## Exercise requirements
**1.** In the passage on the microfinance symposium, what innovation did the lack of permanent banks in volatile areas of the Congo prompt?
**2.** Write a continuation of the passage on the microfinance symposium, starting after its final sentence.

Her experience shows the importance of equal access to quality financial services, whether traditional or small-scale. According to Meneses, “Educating rural and impoverished populations on the rigors of successful business practices, and extending microcredit loans to those who thrive, would amount to nothing short of a socio-economic revolution in Colombia.”
The Symposium was, at its core, a policy conference, and Garcés and attendees were eager for details. Case studies from places as diverse as Afghanistan, Cambodia, Georgia, Guatemala, Haiti, Liberia, Nepal, Palestine, and the Philippines, among others, underscored the need for government involvement to build trust in banking systems. The presentation from Georgia emphasized the use of diverse products ”? such as food for work or no-interest loans ”? and, above all, increased economic literacy and access.
In Palestine, microcredit workers learned to decentralize their operations, to continue lending during violent conflict, and to plan for wartime scenarios. The Grameen Bank offered an example of how this could be done in their presentation on the Congo, where the lack of permanent banks in volatile areas prompted innovations like cellphone banking.
Several plenary speakers spoke about NGO microcreditors maturing into independent financial institutions. Above all, speakers emphasized the need for flexible country- and region-specific policies and products, for financial education, and for affirmative government support for microlenders and protection for loan recipients. In Otero´s words, “We know that microfinance requires regulatory policy more suitable to its particular characteristics; not more lenient regulations, but ones that are more appropriate to this industry.”
Leaving the Conference Room: Microfinance Goes National
The two-day conference ended with high-level votes of support. President Uribe has made creating a regulatory framework for microfinance a key point of his agenda, and an international network continues to explore the links between peace and microcredit. The symposium may have had an even bigger impact in making microfinance more widely known and understood by Colombians outside the development community.

## Data extract

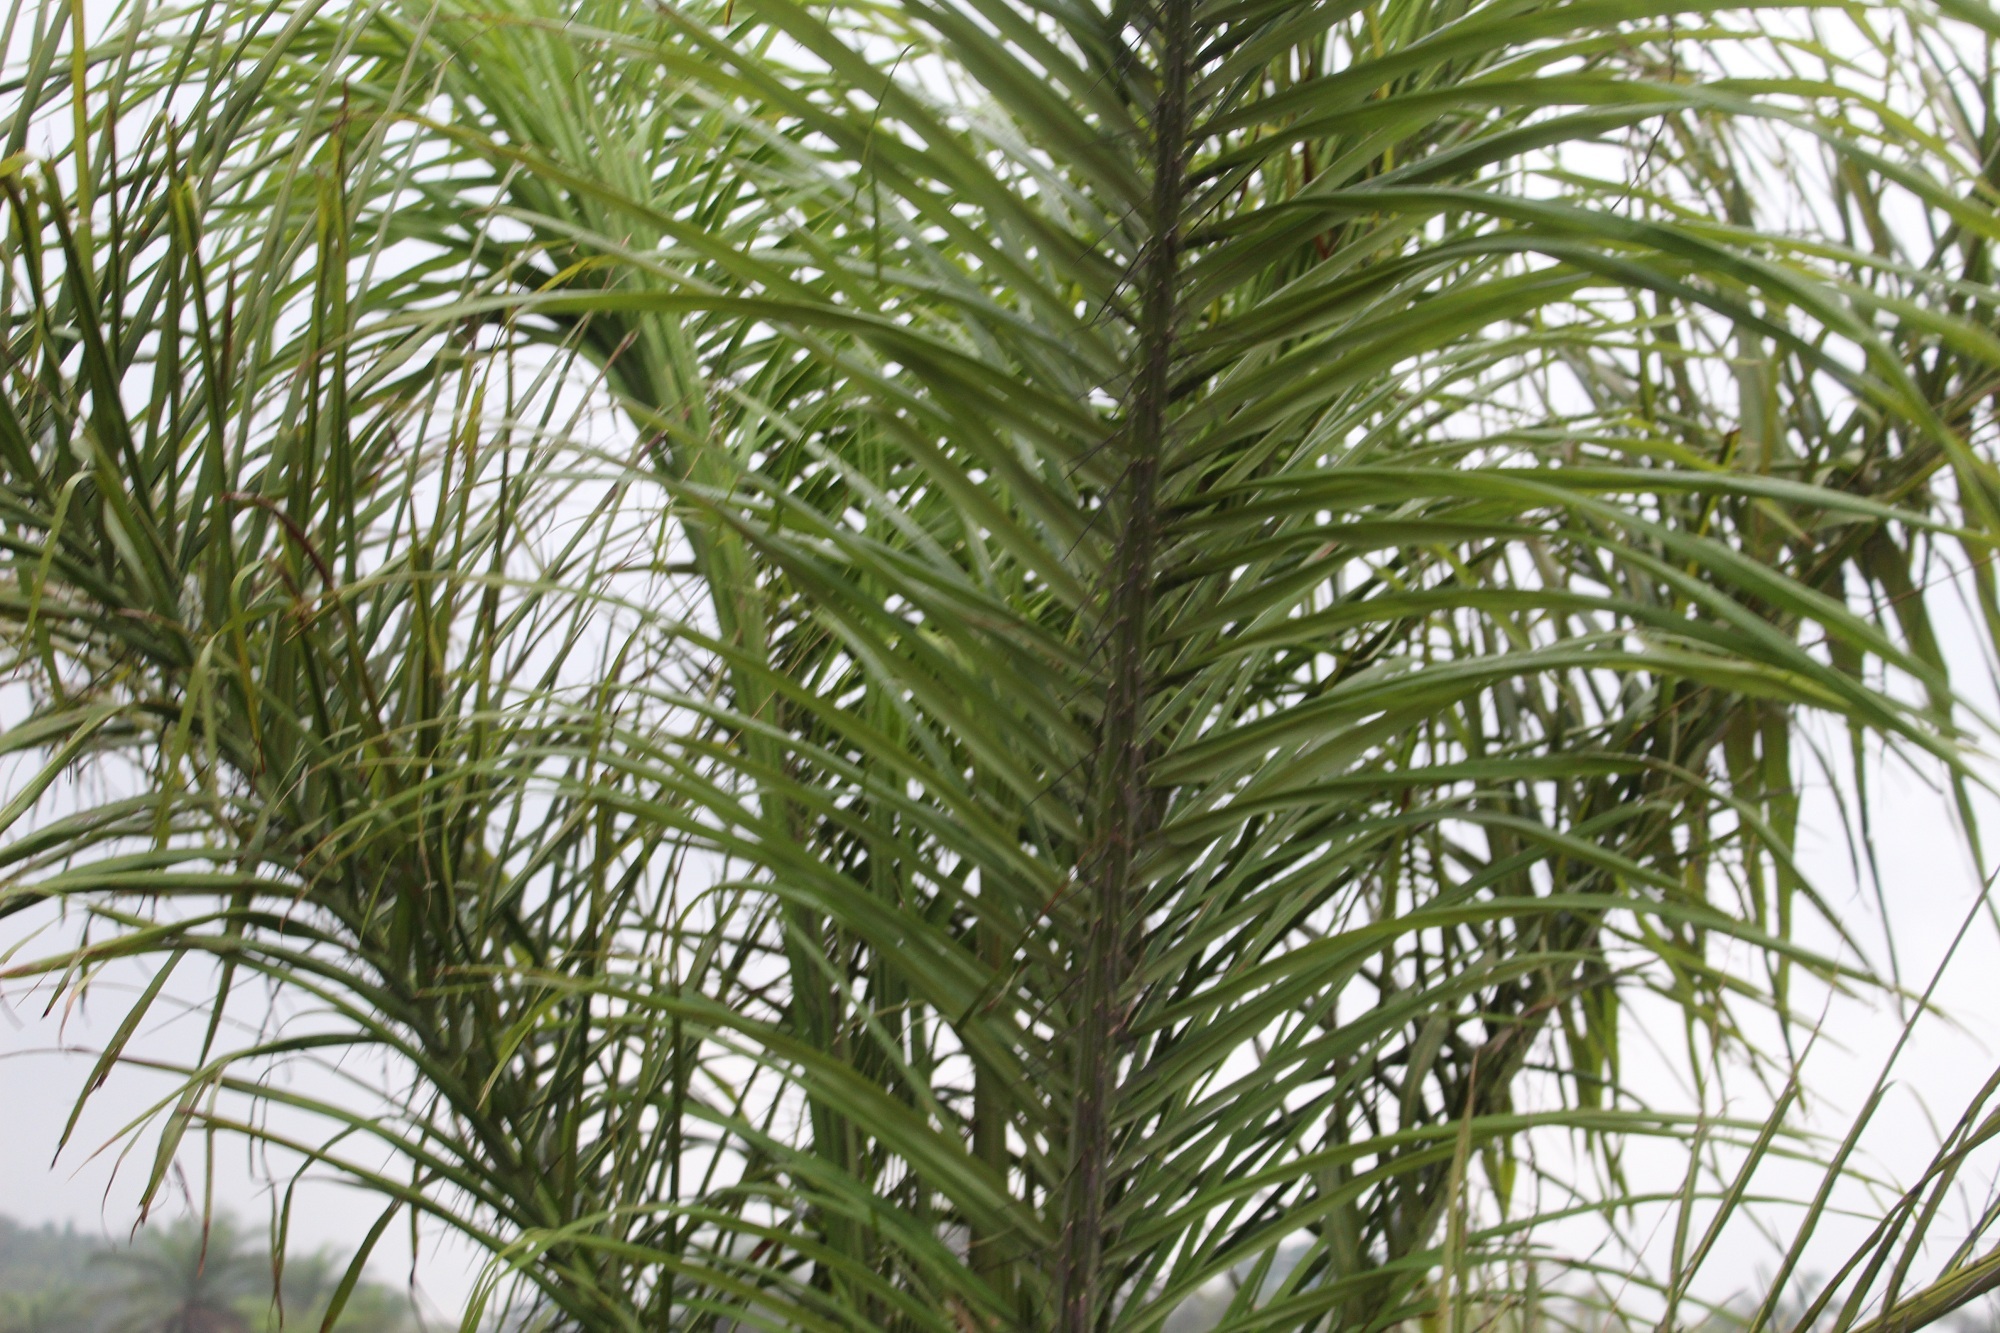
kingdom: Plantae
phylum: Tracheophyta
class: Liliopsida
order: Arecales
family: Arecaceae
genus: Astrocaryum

## Responses in order
**1.** Cellphone banking.

**2.**
The opening session was televised, and thousands of viewers saw the unprecedented exchange among diverse actors. Building on the need for broad public involvement, President Uribe urged Meneses to host a TV show to educate and train underprivileged Colombians about the potential of microfinance to improve their lives. The weeks after the symposium saw a proliferation of newspaper profiles on microentrepreneurs, which suggests that putting a human face on microcredit is an invaluable tool in its widespread implementation. Far from being just a human-interest story, microfinance is now a topic of public debate in Colombia following the conference, business and finance magazines and newspapers wrote countless columns on predatory lending and interest rate policies.
Soon, Colombians will have even more examples to talk about. After the symposium, the Sarmiento family, which heads Grupo Aval (a leading business group working in finance, real estate and telecommunications), announced a new microcredit program in partnership with the Grameen Trust, the organization that replicates Mohammad Yunus´ microfinance model throughout the world.
A couple of months after the symposium, Asomicrofinanzas, an association that brings together many of the country's microfinance institutions and other supporting organizations, was created. This association will promote a network of dynamic MFIs to meet the needs of the underserved population and advocate for a more enabling legal environment. The AlvarAlice Foundation will serve on the association's board of directors attesting to its proven leadership and convening power in addressing some of Colombia's most pressing social and economic problems.
AlvarAlice has maintained momentum on advancing the microfinance industry in Colombia months after the symposium, demonstrating the power of conversation across sectors and other critical social divides.